Danno esistenziale: una bella definizione. Ma cosa vuol dire?

Il danno esistenziale è definibile come il danno arrecato all’esistenza, cioè quel danno che si traduce in un peggioramento della qualità della vita, pur non essendo inquadrabile nel danno alla salute. Lo si è definito anche come “il danno alle attività realizzatrici della persona umana”, “il perturbamento dell’agenda quotidiana”, “la rinuncia forzata ad occasioni felici”; è quindi la lesione alla possibilità di accedere a tutti gli intrattenimenti e a quelle attività tipiche che realizzano la persona umana.

Come è nato il nuovo progetto “Diritti in movimento” che si sta espandendo in tutta Italia?

Nasce dalle pagine facebook dei due libri e dagli incontri che faccio durante i convegni. Conosco molte persone: avvocati, notai, medici, assistenti sociali. Ma soprattutto incontro persone fragili e i loro genitori. Sono combattive, maltrattate o ignorate dal legislatore, con tutti i problemi che ricadono sulle loro spalle. Andando in giro, sentivo che c’era una specie di fuoco che covava in loro: da un lato la disillusione, la rabbia, la sfiducia; dall’altro i sogni, ricordi, la speranza che qualcuno desse uno sbocco a questa loro voglia di combattere. Dopo un po’ di esitazione, è nato ” Diritti in movimento”.

_ _ _ _ _ _ _

ISTRUZIONI:
1. Traduca in inglese la seguente frase del testo sul danno esistenziale: "Conosco molte persone: avvocati, notai, medici, assistenti sociali."
2. Prosegua il testo sul danno esistenziale con alcune frasi che seguano la sua ultima frase.
Le voci riportate di seguito provengono da una fonte diversa dal testo sul danno esistenziale.

_ _ _ _ _ _ _

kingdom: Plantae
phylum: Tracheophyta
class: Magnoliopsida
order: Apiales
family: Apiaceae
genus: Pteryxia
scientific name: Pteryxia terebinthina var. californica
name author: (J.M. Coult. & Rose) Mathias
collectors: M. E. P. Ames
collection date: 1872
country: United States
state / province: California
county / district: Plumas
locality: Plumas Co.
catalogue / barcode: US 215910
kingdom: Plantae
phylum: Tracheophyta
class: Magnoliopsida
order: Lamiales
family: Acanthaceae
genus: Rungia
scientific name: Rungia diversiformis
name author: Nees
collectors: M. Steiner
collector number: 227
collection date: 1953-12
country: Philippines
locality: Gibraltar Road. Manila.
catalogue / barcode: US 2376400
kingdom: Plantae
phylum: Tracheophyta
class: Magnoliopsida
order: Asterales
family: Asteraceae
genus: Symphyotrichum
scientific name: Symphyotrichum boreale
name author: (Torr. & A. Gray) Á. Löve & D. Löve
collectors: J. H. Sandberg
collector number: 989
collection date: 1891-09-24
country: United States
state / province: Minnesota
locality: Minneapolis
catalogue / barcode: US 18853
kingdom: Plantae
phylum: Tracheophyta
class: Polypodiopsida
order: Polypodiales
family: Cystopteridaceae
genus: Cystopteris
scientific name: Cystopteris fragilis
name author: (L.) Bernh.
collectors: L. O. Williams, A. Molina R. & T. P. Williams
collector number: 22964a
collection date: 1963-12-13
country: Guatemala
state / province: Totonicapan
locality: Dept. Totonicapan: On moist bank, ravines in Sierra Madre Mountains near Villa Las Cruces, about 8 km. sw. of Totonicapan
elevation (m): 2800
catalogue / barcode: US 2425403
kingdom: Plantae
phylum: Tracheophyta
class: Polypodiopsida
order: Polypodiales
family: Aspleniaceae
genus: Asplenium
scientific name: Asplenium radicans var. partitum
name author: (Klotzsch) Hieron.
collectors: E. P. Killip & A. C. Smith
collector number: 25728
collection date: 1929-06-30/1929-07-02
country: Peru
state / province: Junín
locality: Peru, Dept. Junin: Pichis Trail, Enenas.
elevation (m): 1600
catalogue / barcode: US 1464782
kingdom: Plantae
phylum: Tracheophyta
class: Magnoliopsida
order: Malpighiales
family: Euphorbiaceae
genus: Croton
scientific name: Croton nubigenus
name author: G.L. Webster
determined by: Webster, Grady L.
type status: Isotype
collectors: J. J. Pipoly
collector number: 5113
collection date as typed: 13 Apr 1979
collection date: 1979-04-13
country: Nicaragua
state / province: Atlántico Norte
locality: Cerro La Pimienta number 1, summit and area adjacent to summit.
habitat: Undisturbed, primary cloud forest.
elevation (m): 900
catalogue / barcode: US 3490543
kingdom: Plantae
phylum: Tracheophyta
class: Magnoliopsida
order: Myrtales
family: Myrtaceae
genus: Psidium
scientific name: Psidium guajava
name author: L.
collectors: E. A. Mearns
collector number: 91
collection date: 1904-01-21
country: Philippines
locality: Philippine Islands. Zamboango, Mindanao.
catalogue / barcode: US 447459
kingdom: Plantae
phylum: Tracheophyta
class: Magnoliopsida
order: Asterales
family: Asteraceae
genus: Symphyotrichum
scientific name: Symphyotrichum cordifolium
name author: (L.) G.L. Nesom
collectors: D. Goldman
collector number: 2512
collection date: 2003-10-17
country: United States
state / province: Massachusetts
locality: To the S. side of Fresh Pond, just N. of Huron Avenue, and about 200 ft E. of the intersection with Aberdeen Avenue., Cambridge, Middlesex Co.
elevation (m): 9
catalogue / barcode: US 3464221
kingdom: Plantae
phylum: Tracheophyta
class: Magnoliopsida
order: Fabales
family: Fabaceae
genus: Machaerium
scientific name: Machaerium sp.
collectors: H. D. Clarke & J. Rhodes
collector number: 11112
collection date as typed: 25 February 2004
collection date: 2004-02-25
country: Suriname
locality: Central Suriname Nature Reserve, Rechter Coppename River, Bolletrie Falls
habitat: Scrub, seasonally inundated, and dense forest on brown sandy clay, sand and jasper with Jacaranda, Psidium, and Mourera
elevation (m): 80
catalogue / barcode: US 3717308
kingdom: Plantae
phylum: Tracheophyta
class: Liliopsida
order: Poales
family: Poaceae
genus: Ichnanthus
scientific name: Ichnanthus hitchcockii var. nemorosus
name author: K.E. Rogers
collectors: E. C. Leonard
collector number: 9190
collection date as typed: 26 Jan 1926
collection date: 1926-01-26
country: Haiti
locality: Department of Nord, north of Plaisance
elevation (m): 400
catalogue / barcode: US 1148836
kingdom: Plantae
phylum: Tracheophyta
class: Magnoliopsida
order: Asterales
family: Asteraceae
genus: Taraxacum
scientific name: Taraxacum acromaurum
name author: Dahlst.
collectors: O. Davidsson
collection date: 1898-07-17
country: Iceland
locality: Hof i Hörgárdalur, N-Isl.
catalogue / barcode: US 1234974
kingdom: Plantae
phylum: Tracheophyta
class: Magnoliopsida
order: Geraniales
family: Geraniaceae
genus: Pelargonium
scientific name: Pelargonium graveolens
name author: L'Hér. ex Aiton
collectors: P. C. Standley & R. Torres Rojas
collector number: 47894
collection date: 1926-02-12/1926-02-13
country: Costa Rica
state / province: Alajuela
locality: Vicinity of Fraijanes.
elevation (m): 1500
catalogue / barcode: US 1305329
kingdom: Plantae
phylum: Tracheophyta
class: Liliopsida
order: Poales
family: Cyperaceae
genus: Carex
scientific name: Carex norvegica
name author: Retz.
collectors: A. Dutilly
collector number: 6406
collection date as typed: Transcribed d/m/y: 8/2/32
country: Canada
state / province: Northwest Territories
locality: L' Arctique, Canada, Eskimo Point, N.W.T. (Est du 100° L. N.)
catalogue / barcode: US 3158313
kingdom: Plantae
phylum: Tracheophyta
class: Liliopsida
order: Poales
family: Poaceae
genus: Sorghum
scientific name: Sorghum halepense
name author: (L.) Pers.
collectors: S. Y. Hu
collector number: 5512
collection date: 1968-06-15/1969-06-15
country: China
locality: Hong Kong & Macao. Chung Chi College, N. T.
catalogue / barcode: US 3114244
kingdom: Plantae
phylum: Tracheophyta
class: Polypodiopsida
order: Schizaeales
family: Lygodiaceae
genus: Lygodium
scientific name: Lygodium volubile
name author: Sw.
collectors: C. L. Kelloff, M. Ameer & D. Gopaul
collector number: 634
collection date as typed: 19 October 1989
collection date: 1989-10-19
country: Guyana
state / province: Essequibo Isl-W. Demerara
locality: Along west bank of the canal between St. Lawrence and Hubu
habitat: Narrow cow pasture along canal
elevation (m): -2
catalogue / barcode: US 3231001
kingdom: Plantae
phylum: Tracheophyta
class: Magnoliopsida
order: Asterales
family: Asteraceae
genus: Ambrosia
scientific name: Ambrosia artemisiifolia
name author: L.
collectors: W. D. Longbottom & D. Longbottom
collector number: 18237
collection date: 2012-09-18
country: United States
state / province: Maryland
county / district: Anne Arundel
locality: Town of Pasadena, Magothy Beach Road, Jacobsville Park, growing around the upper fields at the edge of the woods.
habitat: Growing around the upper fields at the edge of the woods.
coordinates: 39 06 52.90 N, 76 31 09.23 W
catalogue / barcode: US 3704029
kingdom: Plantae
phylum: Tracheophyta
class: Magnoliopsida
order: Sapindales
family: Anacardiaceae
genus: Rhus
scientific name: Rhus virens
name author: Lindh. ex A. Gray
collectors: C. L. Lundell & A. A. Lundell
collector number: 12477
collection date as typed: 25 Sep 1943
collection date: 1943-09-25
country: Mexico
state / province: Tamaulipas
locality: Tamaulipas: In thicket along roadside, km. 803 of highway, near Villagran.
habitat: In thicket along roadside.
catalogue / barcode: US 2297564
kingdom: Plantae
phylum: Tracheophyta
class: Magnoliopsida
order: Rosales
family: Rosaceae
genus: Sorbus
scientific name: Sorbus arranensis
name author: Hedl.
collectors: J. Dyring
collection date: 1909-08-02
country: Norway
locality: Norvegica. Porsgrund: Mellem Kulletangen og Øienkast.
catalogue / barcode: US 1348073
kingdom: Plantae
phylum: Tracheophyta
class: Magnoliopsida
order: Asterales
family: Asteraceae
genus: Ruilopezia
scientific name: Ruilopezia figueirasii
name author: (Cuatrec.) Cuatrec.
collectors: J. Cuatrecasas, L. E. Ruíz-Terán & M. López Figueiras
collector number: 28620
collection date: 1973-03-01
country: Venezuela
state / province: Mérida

_ _ _ _ _ _ _

RISPOSTE:
1. I know many people: lawyers, notaries, doctors, social workers.

2.
Di chi e di cosa vi occupate?

La tavolozza della combattività è molto articolata: tutto legato ai diritti della persona. I fragili sono i bambini, i malati, i carcerati, i tossici, gli alcolisti, i migranti, tutti coloro che non ce la fanno a vivere bene la propria vita. Al centro della persona fragile non c’è il disagio, ma quello che c’è per tutte le altre persone: il progetto di vita, gli obiettivi che vuole raggiungere, un gioco di speranze e obiettivi affettivi, culturali, sessuali. Ma la persona fragile ha degli ostacoli ( per usare una parola chiave dell’articolo 3 della Costituzione) che lo bloccano. Il problema è quindi quello di rimuovere questi ostacoli. Il nostro obiettivo è aiutare a farlo.

Tra i vostri impegni, c’è “il progetto esistenziale di vita”. Ci spiega di cosa si tratta?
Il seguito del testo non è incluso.